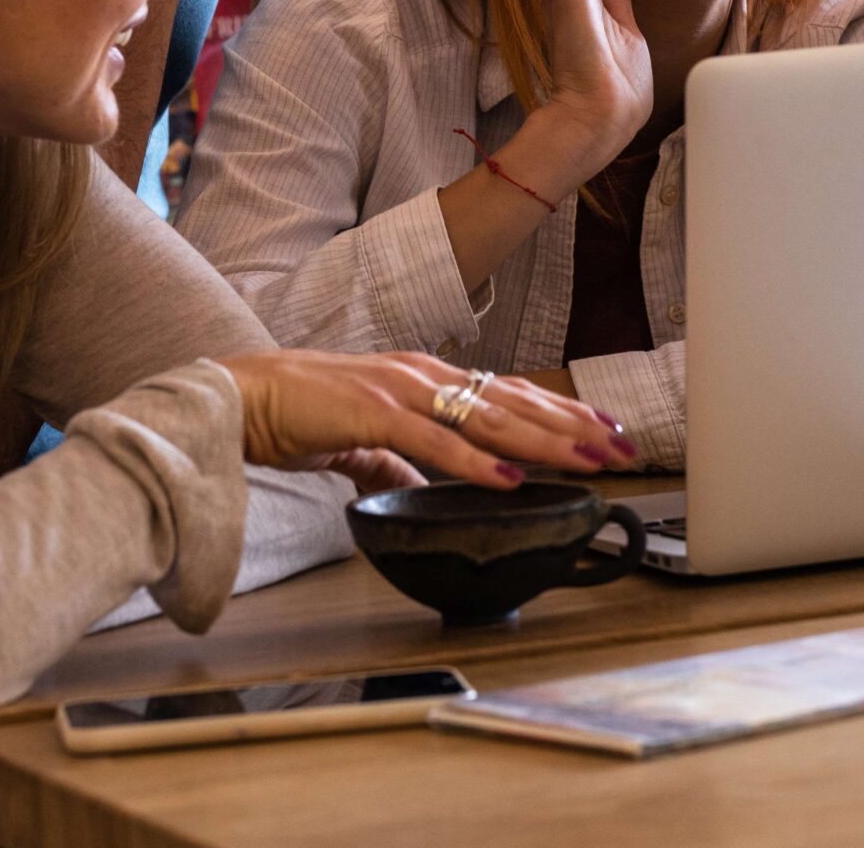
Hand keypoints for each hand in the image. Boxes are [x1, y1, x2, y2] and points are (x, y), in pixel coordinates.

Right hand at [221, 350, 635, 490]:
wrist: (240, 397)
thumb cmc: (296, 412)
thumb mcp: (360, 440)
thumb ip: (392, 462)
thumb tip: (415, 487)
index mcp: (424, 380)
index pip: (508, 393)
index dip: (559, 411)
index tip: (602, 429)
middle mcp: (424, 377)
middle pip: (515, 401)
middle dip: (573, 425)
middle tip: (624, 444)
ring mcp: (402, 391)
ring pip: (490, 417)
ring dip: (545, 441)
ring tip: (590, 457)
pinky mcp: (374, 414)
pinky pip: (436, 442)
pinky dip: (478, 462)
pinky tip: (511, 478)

# WORK INSTRUCTIONS
Look back at the entries above. Retype the line with "thumb cmc: (296, 412)", the line with "middle tip: (624, 444)", and all lines in between.

# COMPLETED TASK
thumb cmc: (296, 412)
thumb mcp: (360, 440)
thumb ip: (392, 462)
thumb tip: (415, 487)
index mcp: (424, 380)
index pip: (508, 393)
index dip: (559, 411)
index tip: (602, 429)
middle mcp: (424, 377)
middle pip: (515, 401)
middle dip: (573, 425)
middle tip: (624, 444)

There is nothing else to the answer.